C'est encore à l'époque romane, mais postérieurement à l'édification de la Cathédrale, rebâtie au XIe siècle, qu'il faut rapporter la construction de l’Église Sainte-Eugénie. Aucun renseignement, aucune archive ne permet d'en préciser la date. La vue intérieure de l'édifice révèle seulement, par son ordonnance et la forme cintrée de la voûte, que sa partie antérieure doit appartenir à la période romane ; celle qui forme aujourd'hui le chœur, en prolongement de la nef, de forme ogivale, daterait du XIVe siècle.

Au moyen-âge, la ville de Nîmes n'avait qu'une paroisse, Saint-Castor unie à la Cathédrale, et dont le prévôt était le titulaire ; mais elle était partagée en dix rectories, sortes d'églises succursales à la Cure de la Cathédrale, gouvernées chacune par un prêtre recteur, présenté par le prévôt et approuvé annuellement par l’Évêque.
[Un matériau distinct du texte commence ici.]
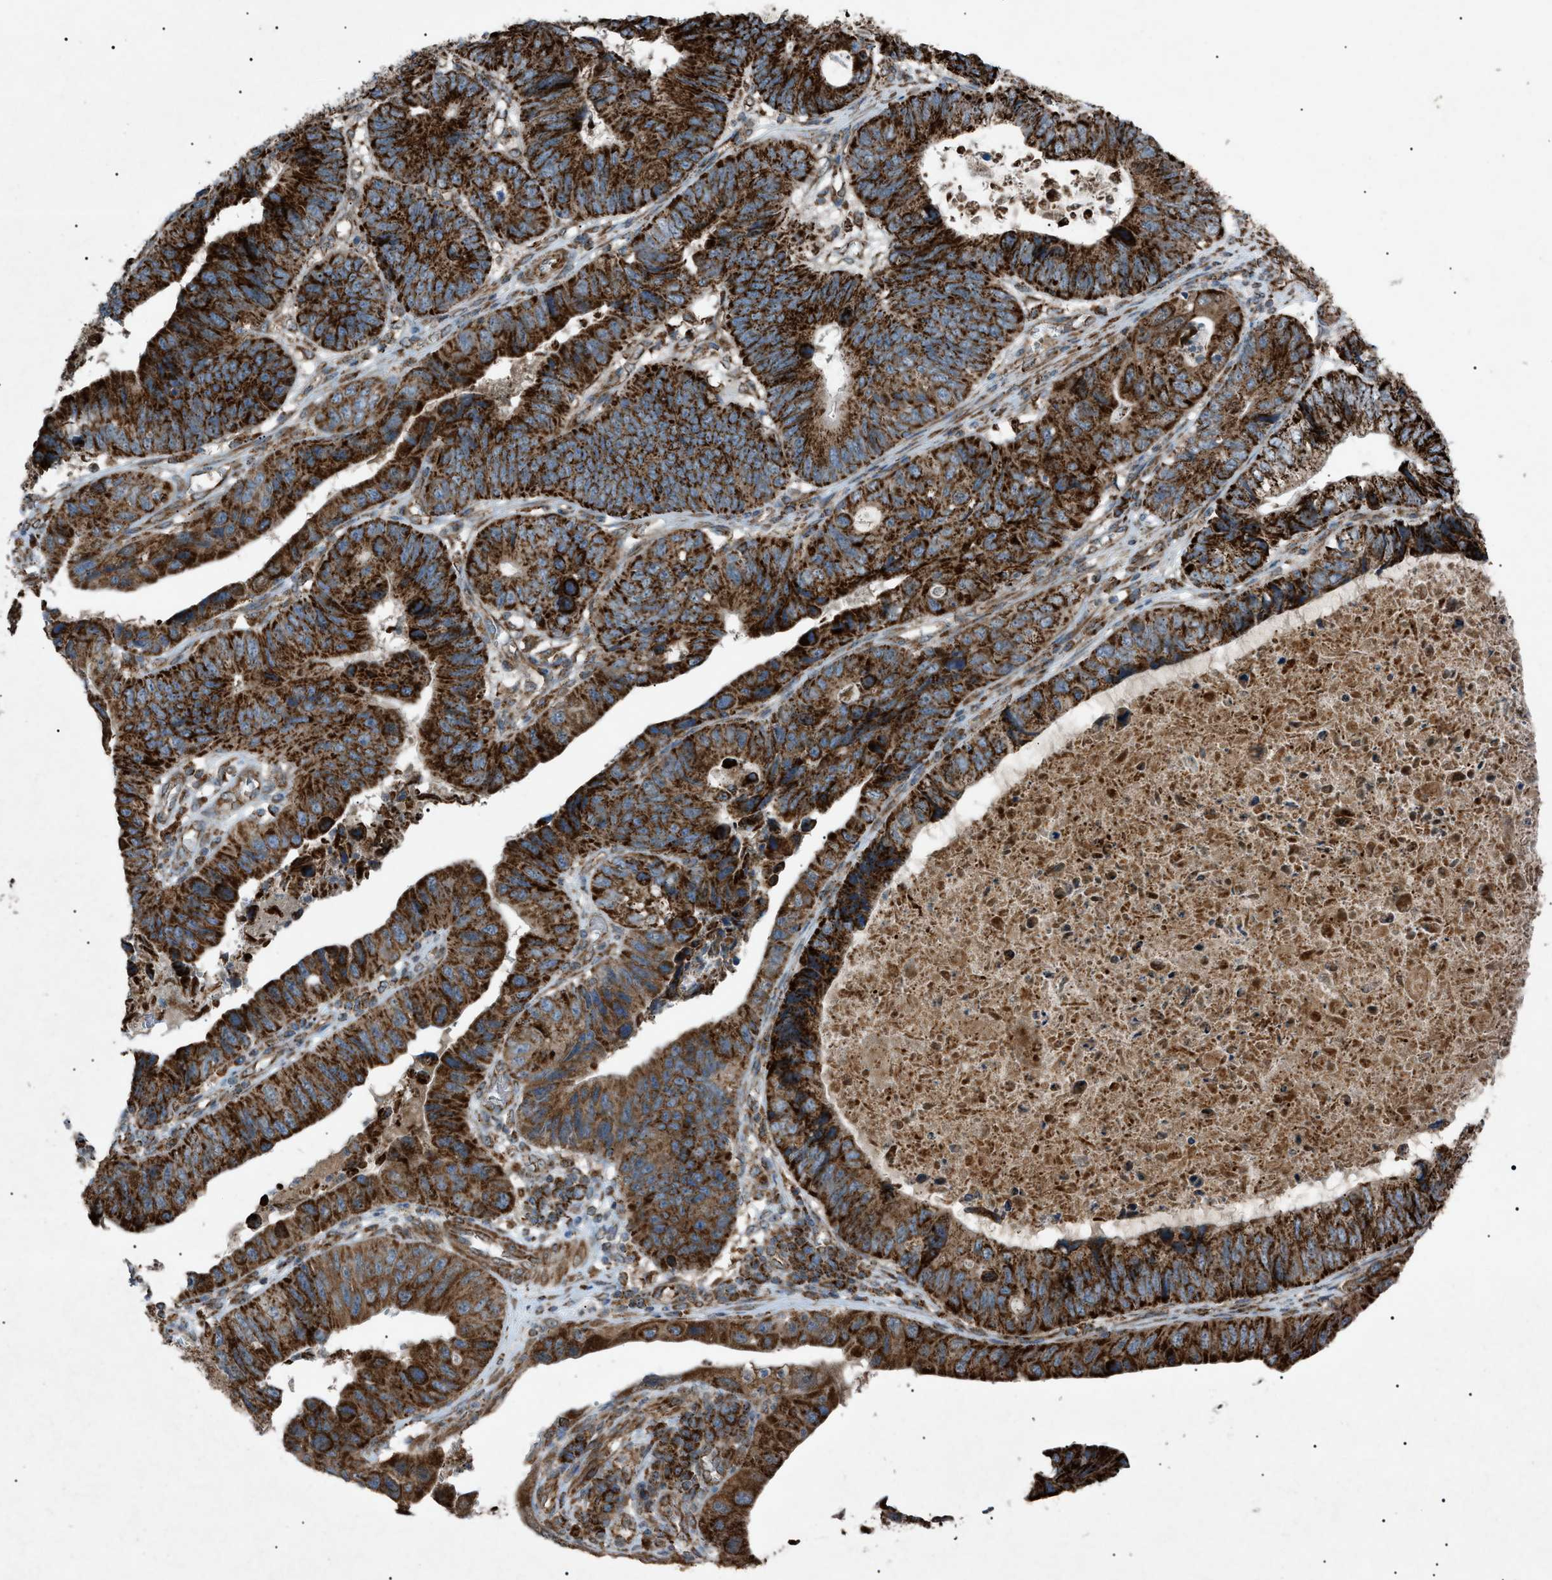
{"staining": {"intensity": "strong", "quantity": ">75%", "location": "cytoplasmic/membranous"}, "tissue": "stomach cancer", "cell_type": "Tumor cells", "image_type": "cancer", "snomed": [{"axis": "morphology", "description": "Adenocarcinoma, NOS"}, {"axis": "topography", "description": "Stomach"}], "caption": "Human stomach adenocarcinoma stained for a protein (brown) shows strong cytoplasmic/membranous positive staining in about >75% of tumor cells.", "gene": "C1GALT1C1", "patient": {"sex": "male", "age": 59}}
Voici, d'après le procès-verbal de visite de Mgr Fléchier, les noms de ces rectories, pourvues chacune de leurs titulaires.
1° Saint-Etienne du Chemin, dans la rue des Lombards ; cette rue était habitée, dès le XIIIe siècle, par des Italiens.
2° Saint-Jean de la Courtine, dans l'ancien enclos du Chapitre.
3° Saint-Thomas, près de l'ancienne porte de la Couronne, attenante aux remparts,
4° Sainte-Eugénie, à son lieu actuel, dans la rue de ce nom.
5° Saint-Etienne de Capduel ou Capitolio, près de la Maison Carrée.
6° Sainte Marie Magdeleine, près de la porte de la Magdeleine.
7° Saint-Martin des Arènes, dans la galerie supérieure de l'Amphithéâtre romain.
8° Saint-Laurent du Mazet, sous les Récollets, près du Séminaire actuel.
9° Saint-Jacques de Porte-Couverte, ancienne léproserie adossée à la Porte de France.
10° Saint-Vincent, aux environs du Cours-Neuf, près les Ecorchoirs.
Ces quatre derniers rectories se trouvaient sur le territoire actuel de la paroisse Saint-Paul. Le procès-verbal de Mgr Fléchier mentionne, en plus de ces succursales, la Chapellenie de Saint-Nicolas, qui dépendait probablement de la Cathédrale. Toutes ces églises furent démolies au XVIe siècle, lors des troubles religieux. Sainte-Eugénie fut exceptée, les hérétiques avaient projeté d'y établir une manufacture de poudre.
Après la sécularisation des chanoines, en 1539, les fonctions curiales avaient été confiées à deux prêtres, curés amovibles, nommés par le Chapitre, et attachés au clergé de la Cathédrale. Celle-ci ayant été reconstruite en 1646, les exercices religieux y furent transférés, mais Sainte-Eugénie conserva son titre de cure. Un moment, il fut question de substituer à cette chapelle, trop humide et trop petite, l'ancien réfectoire du Chapitre, qui avait servi de Cathédrale provisoire après la Michelade, la Poissonnerie, aujourd'hui englobée dans la construction d'un groupe scolaire. Le refus des chanoines amena la démission du Curé perpétuel de la ville de Nîmes, M. Macary, en 1686, Mgr Fléchier étant évêque de Nîmes. En 1688, le service paroissial fut cependant établi à Sainte-Eugénie. Il est dit en effet que, le 25 janvier 1693, Mgr Esprit Fléchier, préconisé après cinq ans d'attente, fit son entrée à Nîmes, et que « le trentième de may après avoir fait sa visite solennelle dans la Cathédrale le jour précédent, est venu visiter la Chapelle Sainte-Eugénie destinée pour les fonctions curiales. »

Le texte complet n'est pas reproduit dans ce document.